*** Input material Section Begins ***

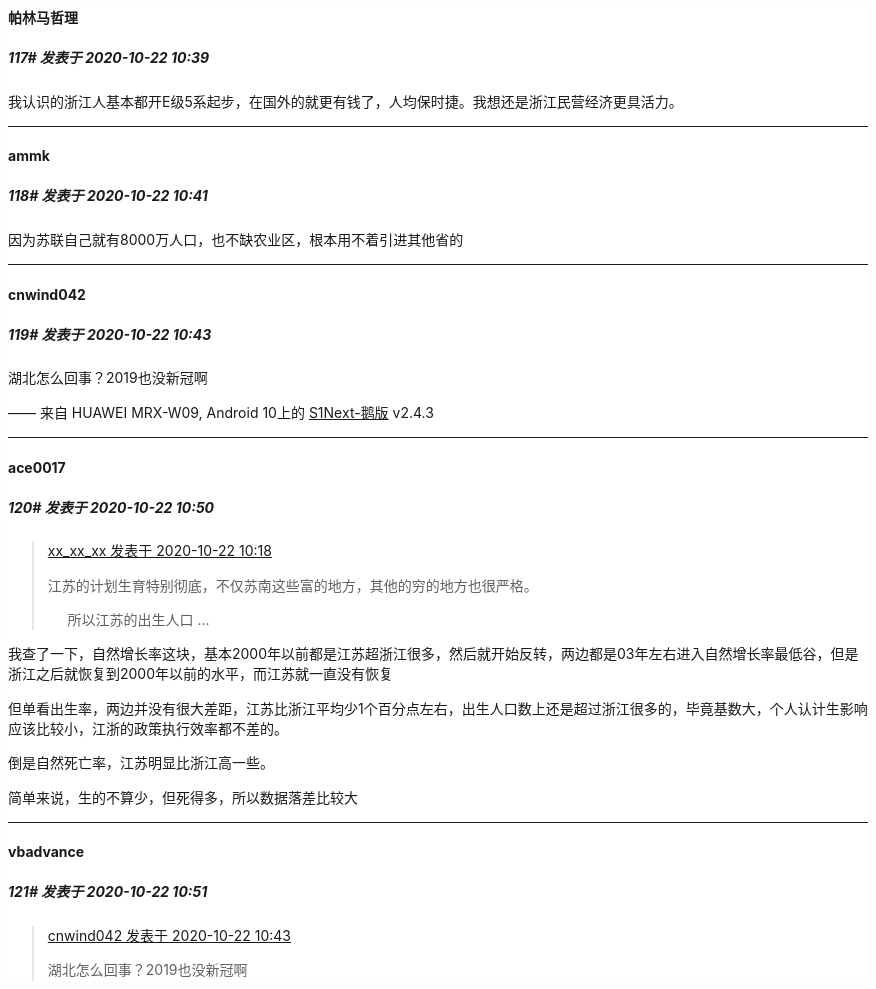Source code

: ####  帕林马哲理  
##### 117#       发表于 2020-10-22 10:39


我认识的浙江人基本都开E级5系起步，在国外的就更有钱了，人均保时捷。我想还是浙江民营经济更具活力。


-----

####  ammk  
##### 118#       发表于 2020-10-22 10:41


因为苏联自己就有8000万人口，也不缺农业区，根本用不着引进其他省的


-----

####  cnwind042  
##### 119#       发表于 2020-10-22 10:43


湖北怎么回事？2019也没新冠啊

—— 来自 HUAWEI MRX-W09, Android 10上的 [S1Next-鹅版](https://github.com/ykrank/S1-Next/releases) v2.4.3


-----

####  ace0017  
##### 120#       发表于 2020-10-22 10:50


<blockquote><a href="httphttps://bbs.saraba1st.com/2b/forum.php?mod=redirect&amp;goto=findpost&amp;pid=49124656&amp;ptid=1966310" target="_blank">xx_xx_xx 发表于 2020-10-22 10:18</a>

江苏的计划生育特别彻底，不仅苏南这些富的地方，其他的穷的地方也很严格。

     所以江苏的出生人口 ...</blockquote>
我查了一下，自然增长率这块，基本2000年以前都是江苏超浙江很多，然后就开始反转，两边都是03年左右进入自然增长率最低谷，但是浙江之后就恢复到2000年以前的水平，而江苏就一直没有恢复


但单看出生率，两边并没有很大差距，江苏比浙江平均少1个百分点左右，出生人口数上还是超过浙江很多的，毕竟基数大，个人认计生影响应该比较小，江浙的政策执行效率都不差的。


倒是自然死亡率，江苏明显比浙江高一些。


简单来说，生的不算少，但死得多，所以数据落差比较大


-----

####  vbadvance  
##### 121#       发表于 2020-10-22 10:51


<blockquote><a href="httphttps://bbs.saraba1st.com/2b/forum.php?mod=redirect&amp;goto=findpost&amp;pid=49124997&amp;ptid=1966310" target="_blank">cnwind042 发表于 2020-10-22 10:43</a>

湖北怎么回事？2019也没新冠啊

*** Input material Section Ends ***

Task to carry out: Copy out the lines verbatim, starting with the line that contains "因为苏联自己就有8000万人口，也不缺农业区，根本用不着引进其他省的" and continuing through the line that contains "发表于 2020-10-22 10:51", both included.

Response to this task:
因为苏联自己就有8000万人口，也不缺农业区，根本用不着引进其他省的


-----

####  cnwind042  
##### 119#       发表于 2020-10-22 10:43


湖北怎么回事？2019也没新冠啊

—— 来自 HUAWEI MRX-W09, Android 10上的 [S1Next-鹅版](https://github.com/ykrank/S1-Next/releases) v2.4.3


-----

####  ace0017  
##### 120#       发表于 2020-10-22 10:50


<blockquote><a href="httphttps://bbs.saraba1st.com/2b/forum.php?mod=redirect&amp;goto=findpost&amp;pid=49124656&amp;ptid=1966310" target="_blank">xx_xx_xx 发表于 2020-10-22 10:18</a>

江苏的计划生育特别彻底，不仅苏南这些富的地方，其他的穷的地方也很严格。

     所以江苏的出生人口 ...</blockquote>
我查了一下，自然增长率这块，基本2000年以前都是江苏超浙江很多，然后就开始反转，两边都是03年左右进入自然增长率最低谷，但是浙江之后就恢复到2000年以前的水平，而江苏就一直没有恢复


但单看出生率，两边并没有很大差距，江苏比浙江平均少1个百分点左右，出生人口数上还是超过浙江很多的，毕竟基数大，个人认计生影响应该比较小，江浙的政策执行效率都不差的。


倒是自然死亡率，江苏明显比浙江高一些。


简单来说，生的不算少，但死得多，所以数据落差比较大


-----

####  vbadvance  
##### 121#       发表于 2020-10-22 10:51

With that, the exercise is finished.